King Lear

PUBLISHED : Thursday, 24 September, 1998, 12:00am
UPDATED : Thursday, 24 September, 1998, 12:00am

King Lear, Hong Kong Players, McAulay Studio, Arts Centre until Sept 26 It would be foolish to expect too many laughs from King Lear. This is, after all, a play about the ingratitude of children, that includes murder, adultery, torture and betrayal. But Roberto Conte, who directed the Hong Kong Players' production of the tragedy that opened at the Arts Centre on Tuesday night, has decided on an interpretation so unremittingly black that for much of the evening, that colour is all one sees.


His Lear, played competently by experienced local performer David Booth, is a grumpy, humourless old man.


His daughters wear black, Goneril and Regan in kinky leather bodices, and Cordelia in velour. His sons-in-law wear black, as do his prospective sons-in-law, his friend the Duke of Gloucester, and both Gloucester's sons.


The set - a chair and a table - is black. The stage is black. The colour scheme is not mere fashion preference, it represents Conte's decision to play the entire cast as monsters.

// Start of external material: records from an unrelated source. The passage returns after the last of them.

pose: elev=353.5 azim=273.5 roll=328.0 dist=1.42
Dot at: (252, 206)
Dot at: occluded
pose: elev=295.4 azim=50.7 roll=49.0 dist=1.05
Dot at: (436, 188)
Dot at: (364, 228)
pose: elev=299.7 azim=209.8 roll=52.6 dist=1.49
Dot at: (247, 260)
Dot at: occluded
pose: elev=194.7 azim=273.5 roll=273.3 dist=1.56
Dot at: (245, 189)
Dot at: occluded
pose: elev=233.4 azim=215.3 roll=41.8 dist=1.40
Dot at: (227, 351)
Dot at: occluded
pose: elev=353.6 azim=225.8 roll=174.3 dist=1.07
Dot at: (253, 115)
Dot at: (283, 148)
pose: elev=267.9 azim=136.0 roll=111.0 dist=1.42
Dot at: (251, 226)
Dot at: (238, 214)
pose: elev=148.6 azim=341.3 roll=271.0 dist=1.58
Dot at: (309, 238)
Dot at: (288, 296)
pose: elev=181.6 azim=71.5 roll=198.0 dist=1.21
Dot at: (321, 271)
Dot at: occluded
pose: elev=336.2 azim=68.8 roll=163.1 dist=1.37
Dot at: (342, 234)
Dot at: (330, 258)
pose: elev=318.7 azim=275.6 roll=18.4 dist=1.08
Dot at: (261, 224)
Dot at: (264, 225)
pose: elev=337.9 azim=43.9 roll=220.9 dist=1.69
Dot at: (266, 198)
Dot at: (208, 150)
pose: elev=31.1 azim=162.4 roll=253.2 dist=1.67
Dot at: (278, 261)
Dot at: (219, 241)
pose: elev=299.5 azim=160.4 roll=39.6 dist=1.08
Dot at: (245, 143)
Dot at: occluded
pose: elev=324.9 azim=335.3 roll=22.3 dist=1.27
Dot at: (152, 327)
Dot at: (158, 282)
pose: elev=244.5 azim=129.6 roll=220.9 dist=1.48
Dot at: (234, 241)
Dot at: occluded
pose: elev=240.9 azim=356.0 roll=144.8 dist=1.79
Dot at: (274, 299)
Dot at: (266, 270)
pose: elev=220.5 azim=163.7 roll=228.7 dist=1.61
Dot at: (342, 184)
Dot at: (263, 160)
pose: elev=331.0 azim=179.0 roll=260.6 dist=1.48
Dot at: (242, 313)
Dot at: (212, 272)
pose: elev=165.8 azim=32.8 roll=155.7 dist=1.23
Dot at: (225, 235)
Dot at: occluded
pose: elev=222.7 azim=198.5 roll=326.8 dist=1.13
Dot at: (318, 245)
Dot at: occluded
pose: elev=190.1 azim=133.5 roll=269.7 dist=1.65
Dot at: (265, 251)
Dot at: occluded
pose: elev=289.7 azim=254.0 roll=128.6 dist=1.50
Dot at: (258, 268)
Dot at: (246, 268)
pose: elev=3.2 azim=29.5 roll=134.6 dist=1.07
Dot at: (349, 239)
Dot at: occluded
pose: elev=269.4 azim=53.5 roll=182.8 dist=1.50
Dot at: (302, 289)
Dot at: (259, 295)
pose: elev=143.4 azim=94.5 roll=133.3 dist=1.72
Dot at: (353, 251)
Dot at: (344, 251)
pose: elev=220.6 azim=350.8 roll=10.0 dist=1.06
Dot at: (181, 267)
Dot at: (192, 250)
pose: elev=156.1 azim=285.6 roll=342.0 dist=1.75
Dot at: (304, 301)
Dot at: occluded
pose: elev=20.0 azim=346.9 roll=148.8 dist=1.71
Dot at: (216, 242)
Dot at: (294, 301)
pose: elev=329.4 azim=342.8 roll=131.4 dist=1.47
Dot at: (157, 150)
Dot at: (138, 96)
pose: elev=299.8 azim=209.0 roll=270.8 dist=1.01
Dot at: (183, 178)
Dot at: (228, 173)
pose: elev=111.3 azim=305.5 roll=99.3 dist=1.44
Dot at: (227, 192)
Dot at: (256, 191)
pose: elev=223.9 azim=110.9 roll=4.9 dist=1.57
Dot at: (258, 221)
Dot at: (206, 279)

Unfortunately, this seems to have been understood as 'spit your lines out as fast as possible'. For some of the less experienced cast members the best lines are buried in the invective. The exceptions are Sally Dellow as an icy Regan, who refuses to lose her temper, and Alistair Scott, as her husband Cornwell.


The first half was slow to take off, but in the second we saw more thoughtful moments from the cast, especially from Evan G Blank as Gloucester, who improved greatly after being blinded. Faberge Quagmire, as Edgar, also obviously felt more comfortable once he could put his clothes back on.


There were a few first-night teething troubles, and some of the cues were so late that most of the audience actually mistook some embarrassed late-comers for a new scene.


Most of the cast could have done with a little help in learning how to express themselves physically, as well as verbally. Too often the cast members peered at one another across the stage, hands pinned to their sides.


But overall, Conte's vision for this play was wisely to keep things simple which meant he avoided most of the usual pitfalls of amateur productions of Shakespeare.